A MIND IS A TERRIBLE THING TO WASTE: And fossil fuels aren't helping. (Washington Post)

A study published this week found that people who are exposed to higher concentrations of PM 2.5 (small particulate matter pollution from vehicle exhaust, wildfires, and industrial activity) are more likely to have signs of Alzheimer’s in their brains after death. It’s just the latest example of the connection between air pollution and cognitive decline.

The researchers found that those who were exposed to more PM 2.5 in the year before their death were more likely to have a kind of plaque in their brain that is a symptom of Alzheimer’s. They found that the pattern held true even for those without a genetic predisposition to the disease.

It was a small study — the brains of 224 volunteers from metropolitan Atlanta who had agreed to donate their brain to science — and many of the donors were college-educated White men. However, low-income communities and communities of color are disproportionately exposed to high levels of this kind of pollution, which could mean even stronger associations in these groups.
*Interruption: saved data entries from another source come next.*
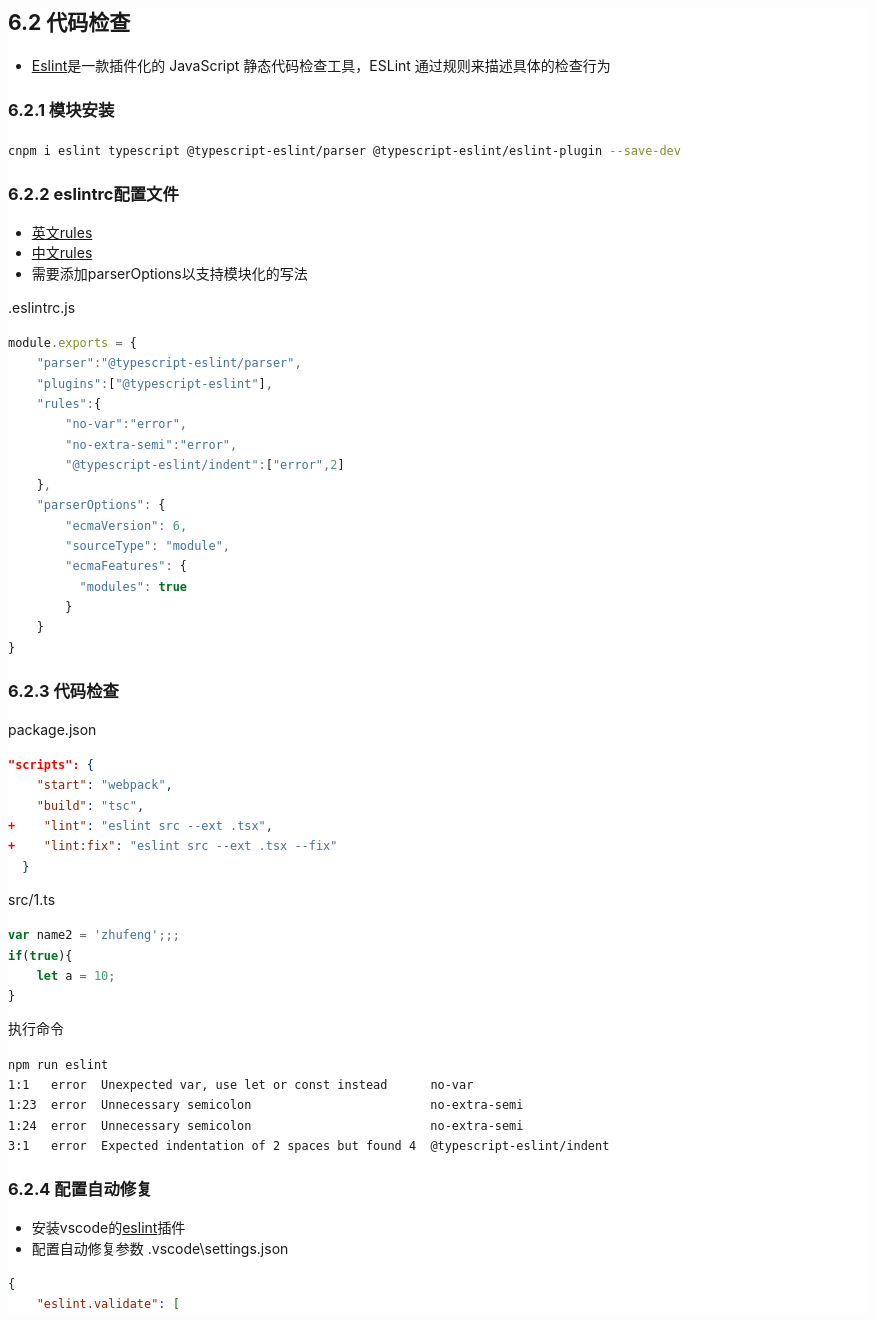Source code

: ## 6.2 代码检查
- [Eslint](https://eslint.org/)是一款插件化的 JavaScript 静态代码检查工具，ESLint 通过规则来描述具体的检查行为
### 6.2.1 模块安装
```bash
cnpm i eslint typescript @typescript-eslint/parser @typescript-eslint/eslint-plugin --save-dev
```
### 6.2.2 eslintrc配置文件
- [英文rules](https://eslint.org/docs/rules/)
- [中文rules](https://cn.eslint.org/docs/rules/)
- 需要添加parserOptions以支持模块化的写法

.eslintrc.js
```js
module.exports = {
    "parser":"@typescript-eslint/parser",
    "plugins":["@typescript-eslint"],
    "rules":{
        "no-var":"error",
        "no-extra-semi":"error",
        "@typescript-eslint/indent":["error",2]
    },
    "parserOptions": {
        "ecmaVersion": 6,
        "sourceType": "module",
        "ecmaFeatures": {
          "modules": true
        }
    }
}
```
### 6.2.3 代码检查
package.json
```json
"scripts": {
    "start": "webpack",
    "build": "tsc",
+    "lint": "eslint src --ext .tsx",
+    "lint:fix": "eslint src --ext .tsx --fix"
  }
```
src/1.ts
```ts
var name2 = 'zhufeng';;;
if(true){
    let a = 10;
}
```
执行命令
```bash
npm run eslint
1:1   error  Unexpected var, use let or const instead      no-var
1:23  error  Unnecessary semicolon                         no-extra-semi
1:24  error  Unnecessary semicolon                         no-extra-semi
3:1   error  Expected indentation of 2 spaces but found 4  @typescript-eslint/indent
```
### 6.2.4 配置自动修复
- 安装vscode的[eslint](https://marketplace.visualstudio.com/items?itemName=dbaeumer.vscode-eslint)插件
- 配置自动修复参数
.vscode\settings.json
```json
{
    "eslint.validate": [
```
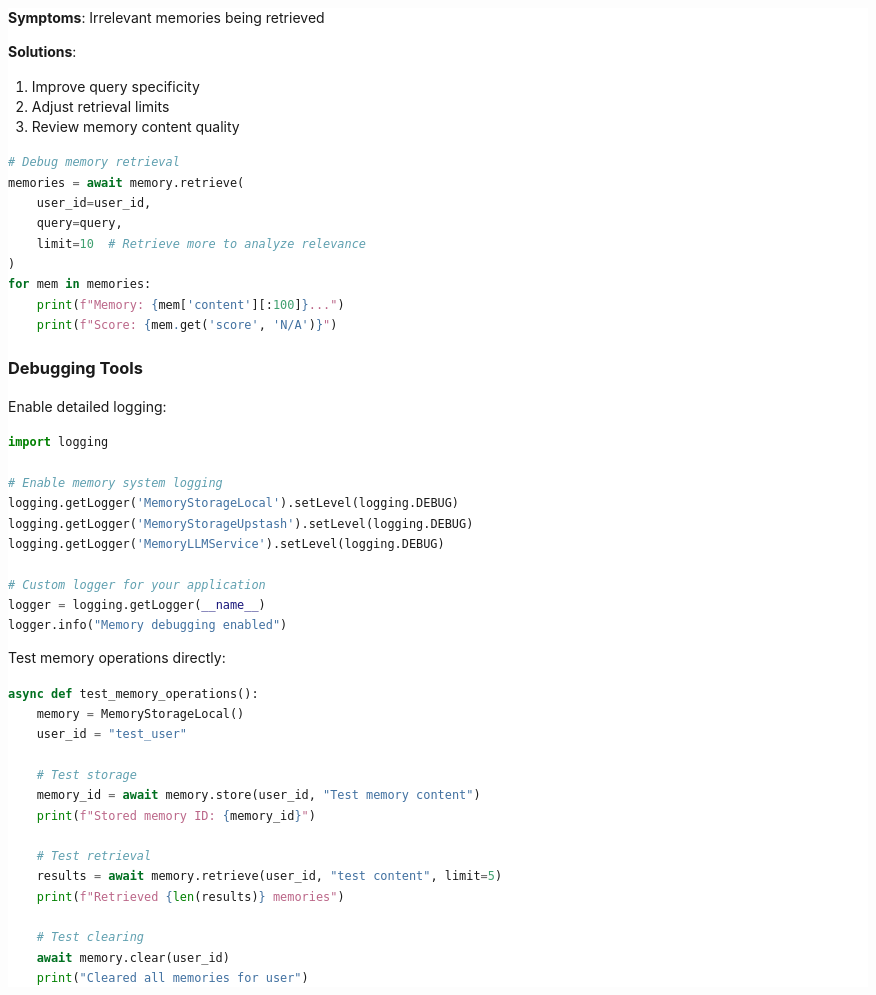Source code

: **Symptoms**: Irrelevant memories being retrieved

**Solutions**:
1. Improve query specificity
2. Adjust retrieval limits
3. Review memory content quality

```python
# Debug memory retrieval
memories = await memory.retrieve(
    user_id=user_id,
    query=query,
    limit=10  # Retrieve more to analyze relevance
)
for mem in memories:
    print(f"Memory: {mem['content'][:100]}...")
    print(f"Score: {mem.get('score', 'N/A')}")
```

### Debugging Tools

Enable detailed logging:

```python
import logging

# Enable memory system logging
logging.getLogger('MemoryStorageLocal').setLevel(logging.DEBUG)
logging.getLogger('MemoryStorageUpstash').setLevel(logging.DEBUG)
logging.getLogger('MemoryLLMService').setLevel(logging.DEBUG)

# Custom logger for your application
logger = logging.getLogger(__name__)
logger.info("Memory debugging enabled")
```

Test memory operations directly:

```python
async def test_memory_operations():
    memory = MemoryStorageLocal()
    user_id = "test_user"
    
    # Test storage
    memory_id = await memory.store(user_id, "Test memory content")
    print(f"Stored memory ID: {memory_id}")
    
    # Test retrieval
    results = await memory.retrieve(user_id, "test content", limit=5)
    print(f"Retrieved {len(results)} memories")
    
    # Test clearing
    await memory.clear(user_id)
    print("Cleared all memories for user")
```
Wind turbines on the ridgeline of a coal mining community in Keyser, West Virginia. Credit Haiyun Jiang for NPR

ON THE FRONT LINE OF THE CLEAN ENERGY TRANSITION: This time, in West Virginia, where wind farms are taking the place of coal mines. (NPR)

I appreciated this story on the transformation of a coal town in West Virginia to a wind-powered one, and the social and economic realities of what it’s like to live in a community in transition.